最近になって、ようやく教員生活に落ち着きを取り戻したのだった。


なお、アス老人が非常勤講師として勤務していた頃に面識がある。


ちょうど琴葉が入ってくる年にはアス老人は退職していので、事件は知らないことになっているのだが、アス老人もウワサは聞いて知っている。


テラガルドとも顔なじみであるが、マータは「ただの用務員」として、見下しており、あまり覚えていない。


琴葉も怒られ、マータの授業が必須科目であったこともあり、単位認定問題が勃発。


絶対に単位認定しないと譲らないマータに対し、アカデミック・ハラスメント委員会が設立され、以後は禁止となったが、制定前のことに対して効力はなく、結果として、転科を促すことになる。

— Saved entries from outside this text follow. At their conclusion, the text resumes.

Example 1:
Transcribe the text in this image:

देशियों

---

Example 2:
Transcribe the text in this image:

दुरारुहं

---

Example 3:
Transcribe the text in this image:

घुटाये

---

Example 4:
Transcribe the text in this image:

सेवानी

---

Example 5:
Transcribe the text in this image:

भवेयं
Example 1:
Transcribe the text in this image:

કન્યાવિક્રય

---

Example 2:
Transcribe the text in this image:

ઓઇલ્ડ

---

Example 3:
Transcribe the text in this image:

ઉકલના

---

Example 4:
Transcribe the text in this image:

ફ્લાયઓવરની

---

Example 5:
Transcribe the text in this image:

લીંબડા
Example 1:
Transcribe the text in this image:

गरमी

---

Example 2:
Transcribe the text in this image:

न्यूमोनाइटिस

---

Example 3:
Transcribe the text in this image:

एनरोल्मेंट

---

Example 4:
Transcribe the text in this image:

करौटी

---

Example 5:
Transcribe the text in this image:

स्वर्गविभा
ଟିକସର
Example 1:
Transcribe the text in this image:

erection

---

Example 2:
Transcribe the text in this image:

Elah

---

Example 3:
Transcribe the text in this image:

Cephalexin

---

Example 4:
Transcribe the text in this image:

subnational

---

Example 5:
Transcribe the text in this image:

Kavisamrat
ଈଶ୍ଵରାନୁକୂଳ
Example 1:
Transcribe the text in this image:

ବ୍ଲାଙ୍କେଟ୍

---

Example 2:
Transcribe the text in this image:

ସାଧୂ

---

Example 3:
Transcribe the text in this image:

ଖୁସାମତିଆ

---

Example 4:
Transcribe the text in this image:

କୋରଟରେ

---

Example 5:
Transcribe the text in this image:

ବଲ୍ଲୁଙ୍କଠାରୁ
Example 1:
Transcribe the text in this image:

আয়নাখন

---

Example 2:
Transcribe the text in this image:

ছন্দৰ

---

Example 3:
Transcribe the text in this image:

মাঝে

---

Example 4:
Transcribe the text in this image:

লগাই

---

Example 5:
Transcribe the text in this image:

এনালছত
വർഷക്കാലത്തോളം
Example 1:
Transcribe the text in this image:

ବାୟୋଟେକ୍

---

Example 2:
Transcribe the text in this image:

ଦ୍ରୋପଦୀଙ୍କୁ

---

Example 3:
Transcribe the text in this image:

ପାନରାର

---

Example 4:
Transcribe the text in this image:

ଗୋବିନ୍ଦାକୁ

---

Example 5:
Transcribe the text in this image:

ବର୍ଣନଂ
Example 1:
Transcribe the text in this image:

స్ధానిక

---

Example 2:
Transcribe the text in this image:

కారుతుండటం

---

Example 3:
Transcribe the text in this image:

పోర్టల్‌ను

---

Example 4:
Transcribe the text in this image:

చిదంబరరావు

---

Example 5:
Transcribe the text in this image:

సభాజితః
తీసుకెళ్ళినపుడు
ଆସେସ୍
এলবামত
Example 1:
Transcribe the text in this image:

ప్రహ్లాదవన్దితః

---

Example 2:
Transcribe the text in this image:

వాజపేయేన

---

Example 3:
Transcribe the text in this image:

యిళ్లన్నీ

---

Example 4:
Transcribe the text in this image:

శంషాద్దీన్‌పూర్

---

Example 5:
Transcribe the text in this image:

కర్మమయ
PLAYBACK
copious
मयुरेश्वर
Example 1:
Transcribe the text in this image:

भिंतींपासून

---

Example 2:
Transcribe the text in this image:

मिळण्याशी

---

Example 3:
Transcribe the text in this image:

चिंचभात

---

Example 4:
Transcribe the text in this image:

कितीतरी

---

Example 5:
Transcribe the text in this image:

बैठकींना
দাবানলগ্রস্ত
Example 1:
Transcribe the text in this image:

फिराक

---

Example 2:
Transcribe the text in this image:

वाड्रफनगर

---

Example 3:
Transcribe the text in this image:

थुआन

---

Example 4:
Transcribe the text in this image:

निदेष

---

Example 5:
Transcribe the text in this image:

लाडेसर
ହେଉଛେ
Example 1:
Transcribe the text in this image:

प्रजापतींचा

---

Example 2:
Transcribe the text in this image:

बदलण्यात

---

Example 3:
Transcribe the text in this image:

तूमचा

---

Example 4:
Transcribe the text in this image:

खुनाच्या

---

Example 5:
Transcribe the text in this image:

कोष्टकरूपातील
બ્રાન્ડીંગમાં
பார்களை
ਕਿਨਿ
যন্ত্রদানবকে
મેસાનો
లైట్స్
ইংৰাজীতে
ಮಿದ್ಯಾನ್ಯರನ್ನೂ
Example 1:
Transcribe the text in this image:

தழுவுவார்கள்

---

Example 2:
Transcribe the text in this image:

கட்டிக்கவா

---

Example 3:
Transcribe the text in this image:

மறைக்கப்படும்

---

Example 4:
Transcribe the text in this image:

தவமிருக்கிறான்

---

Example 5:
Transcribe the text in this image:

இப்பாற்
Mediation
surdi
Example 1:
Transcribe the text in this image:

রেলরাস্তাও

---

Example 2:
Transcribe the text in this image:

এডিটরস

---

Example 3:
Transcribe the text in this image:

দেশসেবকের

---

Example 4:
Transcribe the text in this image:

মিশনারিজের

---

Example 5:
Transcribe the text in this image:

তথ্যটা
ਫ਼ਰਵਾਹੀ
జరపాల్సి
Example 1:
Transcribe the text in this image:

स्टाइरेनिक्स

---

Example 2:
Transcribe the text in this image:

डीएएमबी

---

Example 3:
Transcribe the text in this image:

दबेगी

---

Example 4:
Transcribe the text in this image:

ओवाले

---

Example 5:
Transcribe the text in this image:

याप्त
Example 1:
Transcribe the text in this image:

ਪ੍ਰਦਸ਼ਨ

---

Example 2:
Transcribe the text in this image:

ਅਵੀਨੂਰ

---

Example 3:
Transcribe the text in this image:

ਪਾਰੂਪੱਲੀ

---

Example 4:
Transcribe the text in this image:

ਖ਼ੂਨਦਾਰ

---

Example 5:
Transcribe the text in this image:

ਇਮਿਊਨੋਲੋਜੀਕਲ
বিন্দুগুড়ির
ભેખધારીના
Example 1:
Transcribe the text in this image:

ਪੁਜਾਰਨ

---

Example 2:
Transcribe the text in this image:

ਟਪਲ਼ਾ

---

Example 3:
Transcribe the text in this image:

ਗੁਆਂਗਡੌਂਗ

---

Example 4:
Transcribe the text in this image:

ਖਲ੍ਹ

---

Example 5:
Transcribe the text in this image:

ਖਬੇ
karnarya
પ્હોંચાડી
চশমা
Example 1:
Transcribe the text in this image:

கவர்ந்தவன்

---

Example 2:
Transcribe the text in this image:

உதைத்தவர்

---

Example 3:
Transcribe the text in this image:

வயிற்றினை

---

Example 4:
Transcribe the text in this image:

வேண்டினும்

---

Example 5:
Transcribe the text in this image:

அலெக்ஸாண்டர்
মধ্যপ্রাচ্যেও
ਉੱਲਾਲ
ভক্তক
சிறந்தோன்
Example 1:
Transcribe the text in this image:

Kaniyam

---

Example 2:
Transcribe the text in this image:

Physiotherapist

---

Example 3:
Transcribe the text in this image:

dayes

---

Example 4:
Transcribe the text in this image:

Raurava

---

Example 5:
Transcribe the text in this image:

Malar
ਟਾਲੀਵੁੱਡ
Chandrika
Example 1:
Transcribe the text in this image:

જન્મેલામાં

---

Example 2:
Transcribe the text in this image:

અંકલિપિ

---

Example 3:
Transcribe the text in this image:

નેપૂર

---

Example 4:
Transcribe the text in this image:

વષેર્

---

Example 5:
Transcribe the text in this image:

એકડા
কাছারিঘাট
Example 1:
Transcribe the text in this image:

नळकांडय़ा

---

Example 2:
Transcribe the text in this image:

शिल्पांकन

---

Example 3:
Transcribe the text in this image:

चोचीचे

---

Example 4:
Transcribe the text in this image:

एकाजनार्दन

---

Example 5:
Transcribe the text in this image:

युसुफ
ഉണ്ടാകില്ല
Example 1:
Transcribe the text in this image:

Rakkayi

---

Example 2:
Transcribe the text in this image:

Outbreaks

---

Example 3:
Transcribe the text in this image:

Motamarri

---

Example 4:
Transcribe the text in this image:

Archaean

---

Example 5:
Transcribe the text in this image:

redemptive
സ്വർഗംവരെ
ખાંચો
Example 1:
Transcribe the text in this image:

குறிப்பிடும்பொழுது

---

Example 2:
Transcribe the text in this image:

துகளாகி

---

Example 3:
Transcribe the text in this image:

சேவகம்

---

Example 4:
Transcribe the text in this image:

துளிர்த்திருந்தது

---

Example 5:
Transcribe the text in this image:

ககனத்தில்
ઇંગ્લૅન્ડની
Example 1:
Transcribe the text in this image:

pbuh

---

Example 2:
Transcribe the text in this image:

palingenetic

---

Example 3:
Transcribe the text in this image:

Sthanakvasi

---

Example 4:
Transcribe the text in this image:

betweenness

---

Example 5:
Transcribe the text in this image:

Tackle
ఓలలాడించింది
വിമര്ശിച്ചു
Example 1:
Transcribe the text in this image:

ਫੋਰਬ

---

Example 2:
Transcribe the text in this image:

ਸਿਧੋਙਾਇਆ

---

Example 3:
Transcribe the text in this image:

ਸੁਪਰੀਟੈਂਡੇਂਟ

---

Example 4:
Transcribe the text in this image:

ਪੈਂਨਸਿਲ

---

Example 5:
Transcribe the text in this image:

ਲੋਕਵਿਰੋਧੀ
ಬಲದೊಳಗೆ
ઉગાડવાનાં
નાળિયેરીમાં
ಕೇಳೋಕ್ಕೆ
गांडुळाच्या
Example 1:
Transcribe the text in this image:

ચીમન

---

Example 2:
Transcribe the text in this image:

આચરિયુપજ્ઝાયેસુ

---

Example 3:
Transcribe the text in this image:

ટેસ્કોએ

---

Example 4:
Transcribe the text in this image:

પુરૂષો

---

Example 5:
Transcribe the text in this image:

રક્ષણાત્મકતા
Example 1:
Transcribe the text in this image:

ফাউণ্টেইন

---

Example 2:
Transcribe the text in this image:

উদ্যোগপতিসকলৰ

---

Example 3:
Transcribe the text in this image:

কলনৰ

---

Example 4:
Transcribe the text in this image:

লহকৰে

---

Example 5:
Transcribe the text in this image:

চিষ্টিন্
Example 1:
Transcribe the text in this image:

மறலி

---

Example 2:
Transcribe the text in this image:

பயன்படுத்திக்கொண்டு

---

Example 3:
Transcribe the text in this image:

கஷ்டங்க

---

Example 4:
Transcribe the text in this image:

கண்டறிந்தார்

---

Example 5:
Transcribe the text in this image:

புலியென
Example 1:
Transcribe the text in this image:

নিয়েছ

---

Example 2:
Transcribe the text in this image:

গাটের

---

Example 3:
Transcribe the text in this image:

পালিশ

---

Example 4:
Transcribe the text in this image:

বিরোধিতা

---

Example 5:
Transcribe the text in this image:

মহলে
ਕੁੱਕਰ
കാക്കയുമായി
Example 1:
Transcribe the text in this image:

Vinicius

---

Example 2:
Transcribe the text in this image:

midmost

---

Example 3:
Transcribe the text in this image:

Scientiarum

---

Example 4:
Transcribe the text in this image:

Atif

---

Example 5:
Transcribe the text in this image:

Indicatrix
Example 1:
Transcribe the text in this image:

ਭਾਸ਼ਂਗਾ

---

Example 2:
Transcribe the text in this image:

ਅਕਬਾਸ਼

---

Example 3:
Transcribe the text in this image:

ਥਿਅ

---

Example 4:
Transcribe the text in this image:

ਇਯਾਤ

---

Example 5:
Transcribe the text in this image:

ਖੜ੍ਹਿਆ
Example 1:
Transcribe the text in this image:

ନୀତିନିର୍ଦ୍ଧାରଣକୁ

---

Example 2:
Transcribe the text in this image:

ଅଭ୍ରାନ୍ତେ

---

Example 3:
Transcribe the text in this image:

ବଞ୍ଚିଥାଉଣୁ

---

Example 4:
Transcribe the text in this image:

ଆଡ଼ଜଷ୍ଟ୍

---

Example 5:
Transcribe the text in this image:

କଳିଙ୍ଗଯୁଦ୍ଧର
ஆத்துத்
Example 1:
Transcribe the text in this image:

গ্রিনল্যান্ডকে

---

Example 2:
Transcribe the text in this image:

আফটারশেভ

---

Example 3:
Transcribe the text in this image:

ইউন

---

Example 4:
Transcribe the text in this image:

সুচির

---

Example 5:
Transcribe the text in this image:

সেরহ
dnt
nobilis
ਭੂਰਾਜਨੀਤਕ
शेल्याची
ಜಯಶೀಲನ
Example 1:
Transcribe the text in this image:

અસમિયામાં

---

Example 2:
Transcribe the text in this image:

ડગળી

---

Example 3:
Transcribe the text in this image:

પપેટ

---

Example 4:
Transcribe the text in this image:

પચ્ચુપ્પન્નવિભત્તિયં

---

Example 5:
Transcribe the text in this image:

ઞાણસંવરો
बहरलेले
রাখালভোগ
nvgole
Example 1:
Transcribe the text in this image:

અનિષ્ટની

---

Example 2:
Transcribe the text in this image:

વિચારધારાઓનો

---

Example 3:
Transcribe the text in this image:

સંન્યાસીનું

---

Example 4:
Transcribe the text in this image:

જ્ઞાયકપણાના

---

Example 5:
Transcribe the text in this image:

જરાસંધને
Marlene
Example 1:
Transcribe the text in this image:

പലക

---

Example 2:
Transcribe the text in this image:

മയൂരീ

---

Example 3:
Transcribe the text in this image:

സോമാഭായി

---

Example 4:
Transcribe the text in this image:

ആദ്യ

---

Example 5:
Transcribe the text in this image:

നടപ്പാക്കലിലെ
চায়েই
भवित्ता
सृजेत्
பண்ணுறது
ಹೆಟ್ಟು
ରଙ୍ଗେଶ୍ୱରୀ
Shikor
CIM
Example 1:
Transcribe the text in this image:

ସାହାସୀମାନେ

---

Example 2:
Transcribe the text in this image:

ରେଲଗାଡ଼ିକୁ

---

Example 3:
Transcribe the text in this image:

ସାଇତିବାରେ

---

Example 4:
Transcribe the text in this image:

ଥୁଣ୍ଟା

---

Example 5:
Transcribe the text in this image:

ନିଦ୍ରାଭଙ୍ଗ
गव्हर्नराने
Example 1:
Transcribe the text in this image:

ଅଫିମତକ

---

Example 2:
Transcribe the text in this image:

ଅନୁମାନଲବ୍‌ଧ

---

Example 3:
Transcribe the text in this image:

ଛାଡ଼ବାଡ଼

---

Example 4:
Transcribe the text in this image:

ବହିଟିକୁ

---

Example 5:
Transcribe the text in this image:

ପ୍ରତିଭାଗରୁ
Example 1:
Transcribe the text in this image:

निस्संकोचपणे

特例として衛生科に転学科となったのだが、結果として良かったと全員が思っている。


なにより、琴葉自身も元は衛生科に進みたく、最初に魔法科にいっただけのことだったからだ。


たまたま二個上の先輩でクロノというものがおり、同様に魔法科から衛生科に特別転科したものがいたため、異例と言っても前例がある分対応が楽だったというのがある。


つまり、マータという女性教官にとって、琴葉は親の敵以上の相手なのだ。